Pour le gouvernement, la venue d’Elon Musk en France était un petit événement. Lundi 15 mai, le patron de Tesla, SpaceX et Twitter était de passage à Paris et Versailles pour Choose France, le désormais rituel grand raout des patrons conviés par le président de la République. Plusieurs responsables français n’ont pas manqué l’occasion de s’afficher en sa présence : le ministre délégué chargé de la transition numérique et des télécommunications, Jean-Noël Barrot, a fièrement posé à ses côtés sur son compte Instagram ; Emmanuel Macron a, lui, gratifié ses followers d’une photo prise à l’Elysée, où on le voit, souriant et en bras de chemise, devisant avec l’homme d’affaires ; quant au ministre de l’économie, Bruno Le Maire, c’est sur LinkedIn qu’il a posté un selfie avec l’ancien homme le plus riche du monde.
Le texte qui accompagne cette photo vante un « échange constructif » au sujet du « climat », des « véhicules électriques », de « l’intelligence artificielle », de « l’attractivité de la France » et de « l’espace ». Au-delà de ces discussions pourtant, le gouvernement espérait surtout décrocher de la part du patron de Tesla un investissement dans l’Hexagone. C’est raté. Mollement, Elon Musk s’est contenté de se dire « confiant [sur le fait] que Tesla fera des investissements significatifs en France ».
Mais cet engagement très vague n’est pas le réel problème posé par la venue, la réception et la mise en scène de la présence d’Elon Musk à Choose France. Le chef de l’Etat et les ministres pensaient sans doute s’afficher avec le visionnaire patron de Tesla, qui a contribué à la popularisation des voitures électriques, et de SpaceX, qui a révolutionné l’industrie spatiale.
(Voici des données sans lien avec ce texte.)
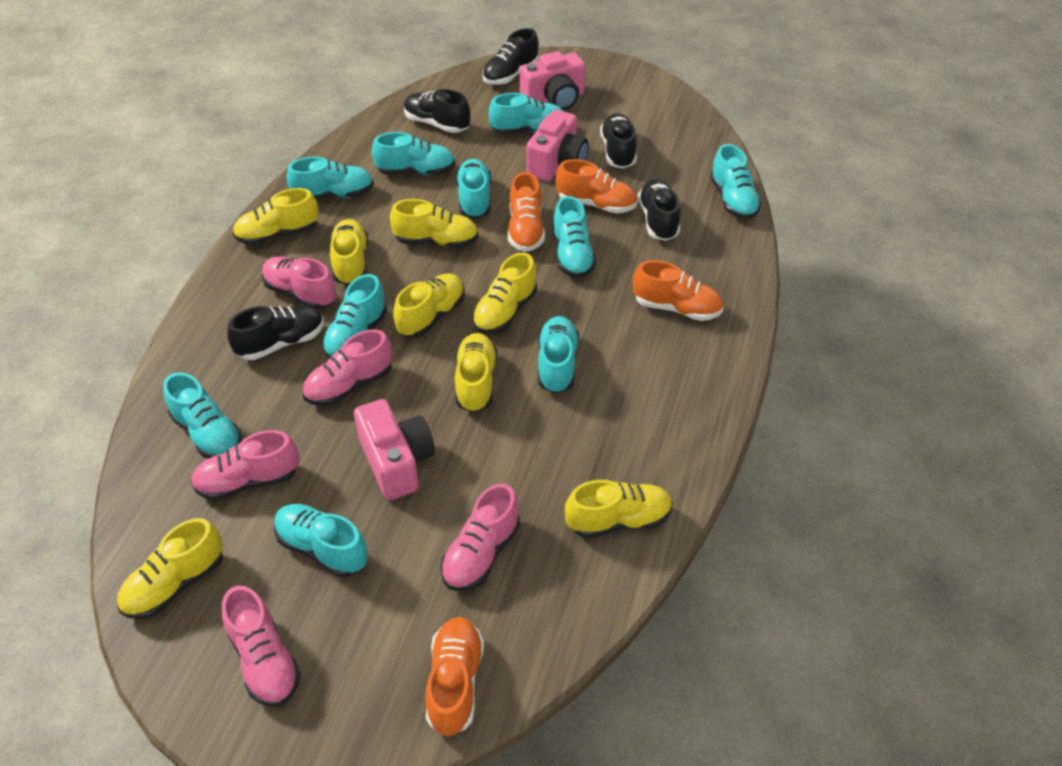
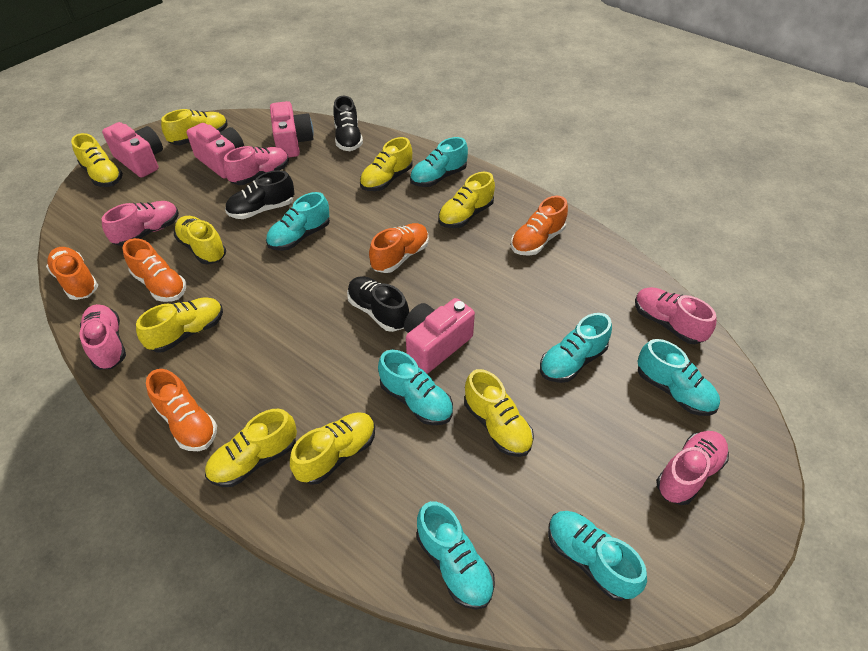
black shoe: 5 -> 3
orange shoe: 4 -> 5
pink camera: 3 -> 4
turquoise shoe: 10 -> 7
yellow shoe: 8 -> 9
Mais nous sommes en 2023. Nul ne peut plus ignorer qu’Elon Musk est aussi un patron de plus en plus extrême, qui a plongé un réseau social au rôle déjà ambigu sur le débat démocratique dans des abîmes de complotisme et de désinformation.
C’est aux côtés du héraut de l’extrême droite américaine, qui multiplie les appels du pied au mouvement suprémaciste blanc américain, que Bruno Le Maire s’est ainsi tenu, épaule contre épaule et le téléphone à bout de bras. C’est le patron d’un réseau social ayant, deux jours plus tôt, fait une faveur à l’autocrate Erdogan en censurant son opposition la veille d’une élection, qu’Emmanuel Macron a reçu. C’est avec un patron à la dérive vers un complotisme primaire que Jean-Noël Barrot a mis en scène son échange.
Nul besoin d’être un exégète de sa prose pour comprendre qu’Elon Musk n’est pas simplement le patron d’entreprises à succès. Une rapide lecture de ses tweets devrait convaincre n’importe quel responsable politique qu’Elon Musk pourrait davantage relever d’une commission d’enquête parlementaire ou d’un régulateur que d’une invitation à l’Elysée.